15 Sep 2020
The report by the Association of Consulting and Engineering New Zealand (ACE New Zealand), titled “Infrastructure for the long haul - A need for transparency and durability” was drafted by Sense Partners. It makes clear there is no shortage of infrastructure work that could be done, as New Zealand looks to boost its economy post-Covid – but we must do it right.
New Zealand has a massive infrastructure deficit
The report estimates that our current infrastructure deficit could be as high as $75b. This total represents the amount of money needed to offset decades of underinvestment.
But as well as catching up the underspending of the past, we have a lot of work to do to ensure our infrastructure is fit for purpose not only for today, but for the challenges of tomorrow. Infrastructure will need to be resilient in the face of climate change and meet our climate objectives; it will need to be adaptable and responsive to innovation.
Getting it right for the future
The Government’s shovel-ready initiative is recognition of the value infrastructure projects create both in the short and longer-term. The report discusses where our infrastructure planning has let us down in the past and what we need to address if we want to ensure the sector is able to deliver meaningful post-Covid projects that produce real long-term benefit.
Swift swings in investment priorities from one asset type to another has made it hard for the sector to build and retain the specialist skills needed to deliver projects. Redundancies following the global financial crisis of 2008-09 also saw capacity lost, with recovery times of four – six years.
So, what would a strong, highly functioning system of infrastructure planning and investment look like?
The sector needs certainty, the report says. It needs to know what skills and capacity will be needed in the years ahead.
ACE New Zealand recommends that the New Zealand Infrastructure Commission – Te Waihanga play a lead role in delivering a national infrastructure strategy. This strategy would have a 30-year view, a pipeline of projects and 10-year investment intentions. Constant monitoring and reinforcement by Ministers and Cabinet would ensure that projects had high-quality business cases and were in line with the strategy.
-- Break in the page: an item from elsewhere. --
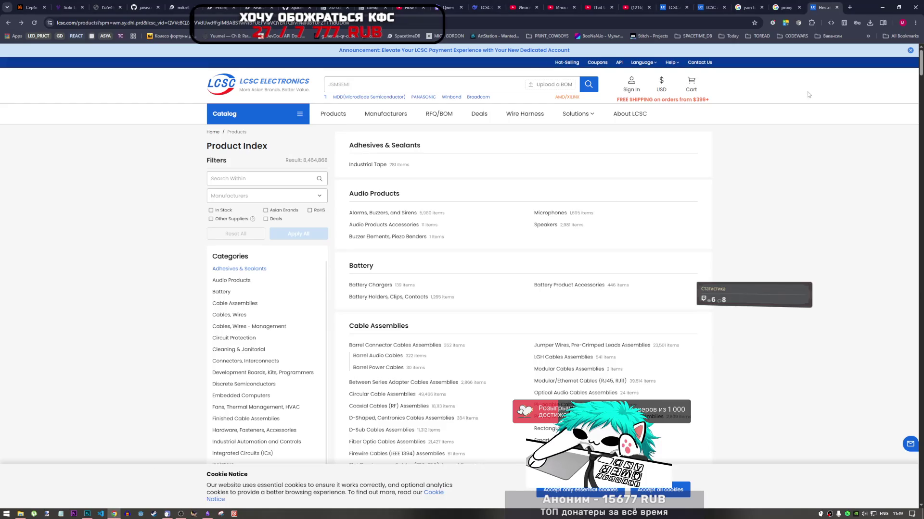
Look over the shrimp jazz YouTube video page, then return to the LCSC product index.
{"action": "left_click", "coordinate": [622, 5]}
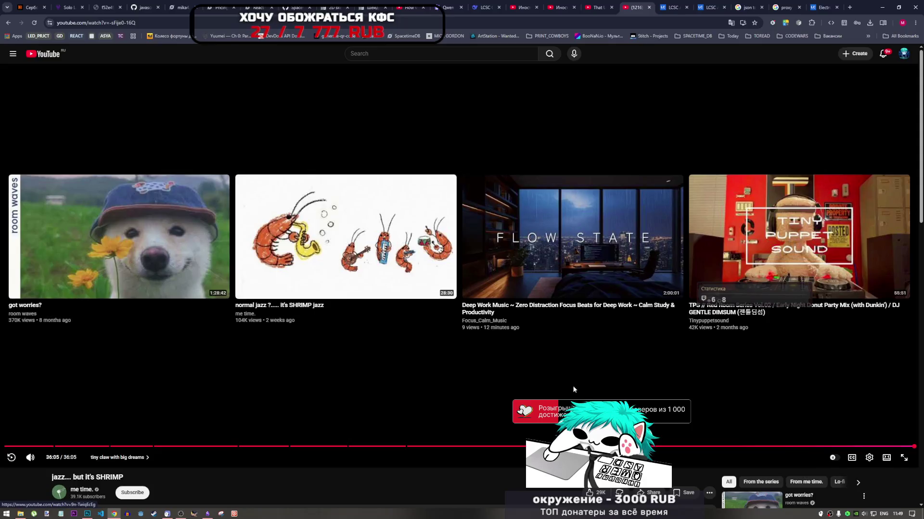
{"action": "scroll", "coordinate": [561, 391], "scroll_direction": "down", "scroll_amount": 3}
ACE New Zealand also sees room for improvement in procurement and delivery processes. Procurement must not be a race to the lowest cost. Rather a long-term view should be taken, with whole of life cost an important consideration.
And finally, projects should be monitored and reported on. There must be accountability to ensure projects deliver their stated benefits.
The best model?
From upgrades desperately needed to our water and sewage systems, to improvements in public transport infrastructure, there’s general agreement more investment in infrastructure is needed. But the best ways to fund, manage and deliver these projects are up for debate. The Government has stepped in with some funding for water infrastructure and councils are looking at new models for funding utilities infrastructure in their regions.
Is ACE New Zealand’s call for strong national direction with a long-term view the way to go? Is it the best model to deliver certainty, while still maintaining flexibility and responsiveness to innovation?